Isolation and characterization of CD34+ hematopoietic stem cells from human peripheral blood by high‐gradient magnetic cell sorting

Abstract

CD34⁺ cells, present at a frequency of 0.18 ± 0.052% among leukocytes from peripheral blood (PB), can be rapidly and efficiently (recovery of 39.0–74.0%) enriched to a frequency of 38.6–87.1% (54.4 ± 12.3%) by high‐gradient magnetic cell separation (MACS) for immunophenotyping, characterization in colony‐forming cell (CFU) assays, and further purification to homogeneity (>98%) by multiparameter fluorescence‐activated cell sorting (FACS).
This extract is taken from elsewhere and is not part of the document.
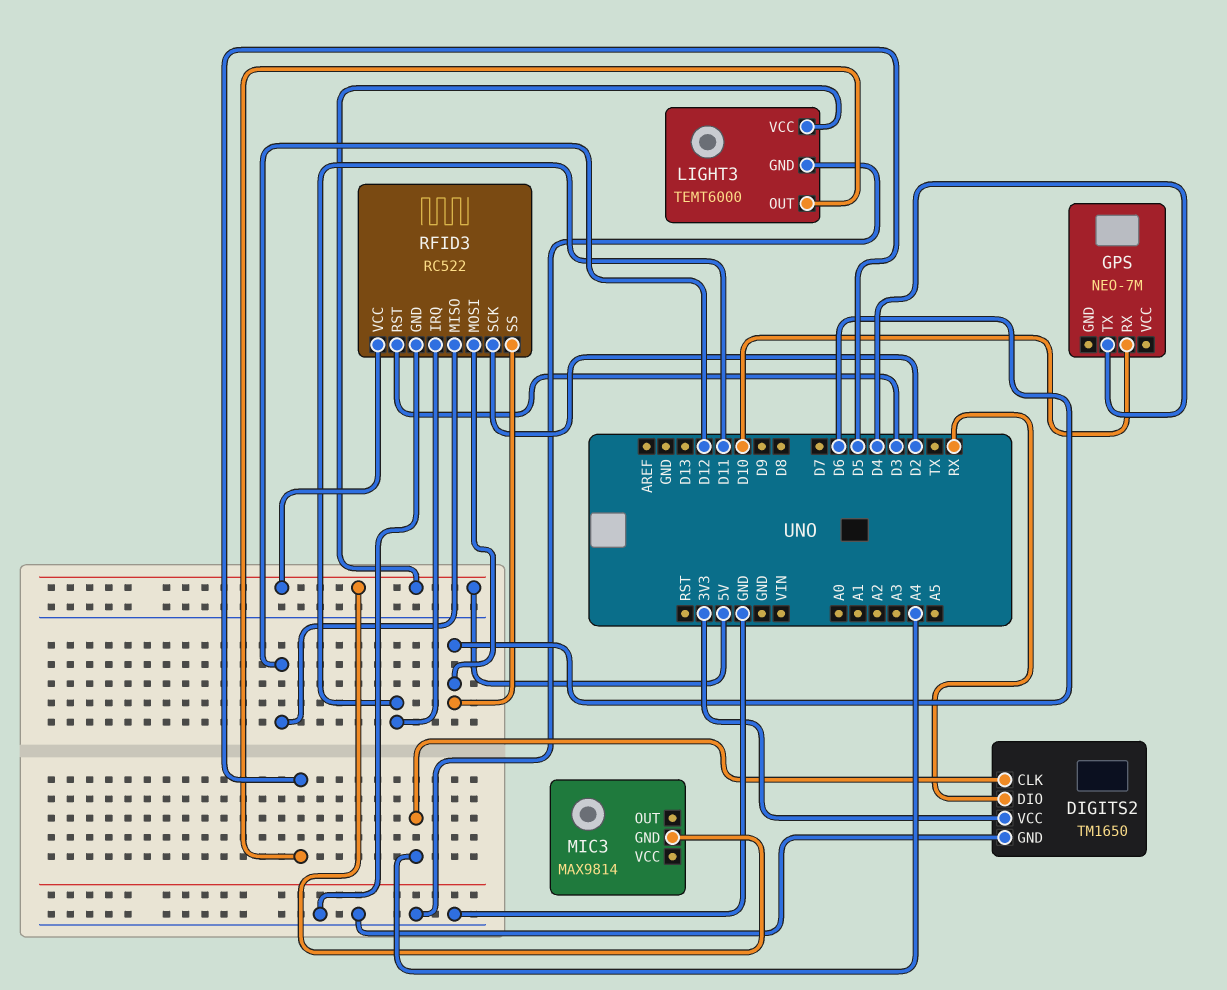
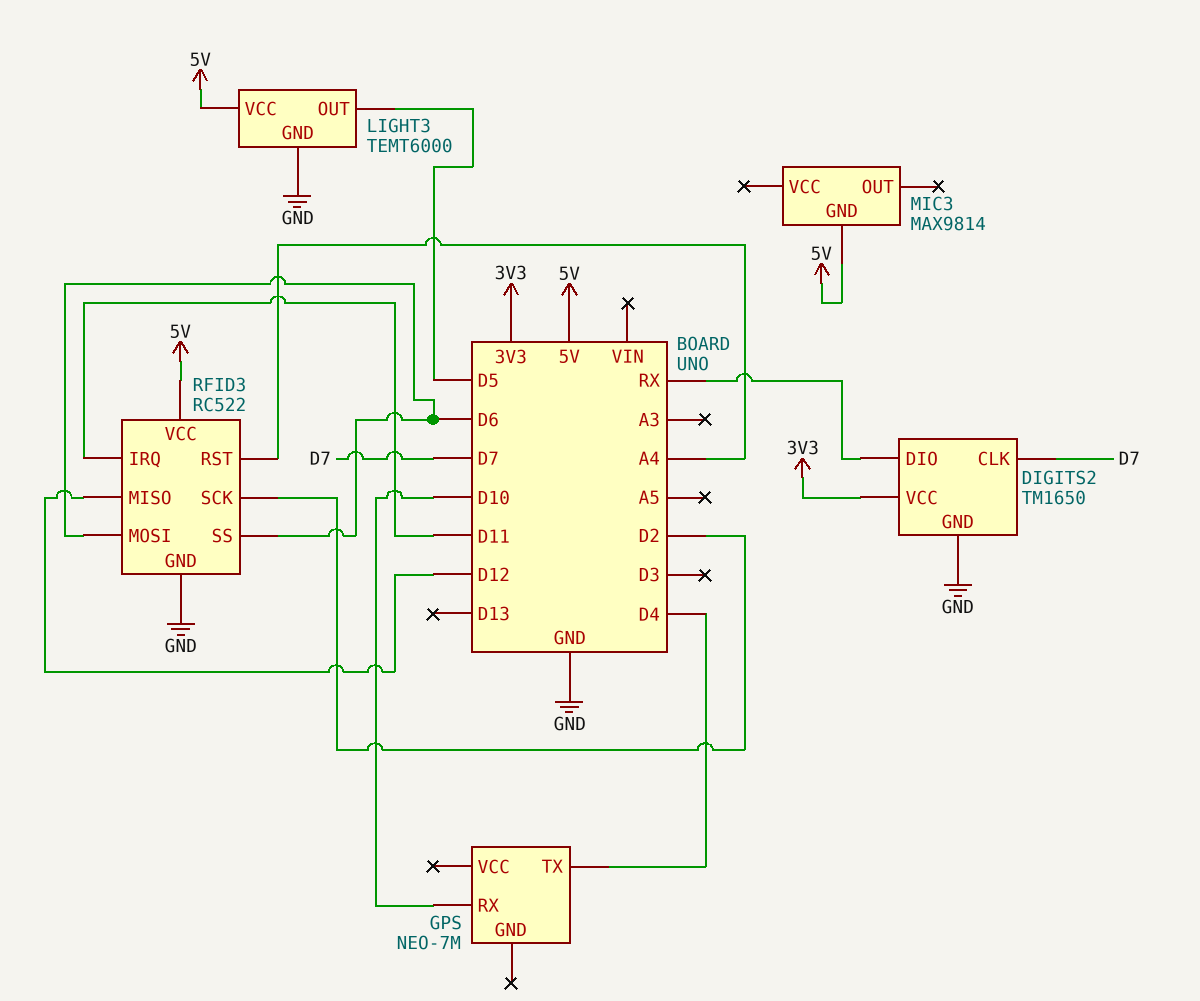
DIGITS2 pin CLK: A4 -> D7
RFID3 pin RST: D3 -> A4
Enriching PB‐CD34⁺ cells for immunophenotyping allows the detection of small subpopulations, expressing the B‐cell antigens CD10, CD19, and CD20, the T‐cell antigens CD45RA and CD7, and a small subpopulation expressing high levels of CD34 (1.20 ± 0.12%), which mostly coexpress CD19 (91.9 ± 9.05%), CD20 (64.8 ± 14.4%), and CD38 (84.5 ± 10.3%). All PB‐CD34⁺ cells express elevated levels of CD71 (transferrin receptor), with a subpopulation of high expressing cells, and CD38. Some cells express CD33. MACS‐enriched PBCD34⁺ cells show “normal” hematopoietic colony formation in vitro. The ease and efficiency of purification of large numbers of CD34⁺ cells from PB by MACS is not only relevant for the characterization of migrating stem cells but also opens new possibilities for stem cell transplantation and genetic manipulation of the hematopoietic system.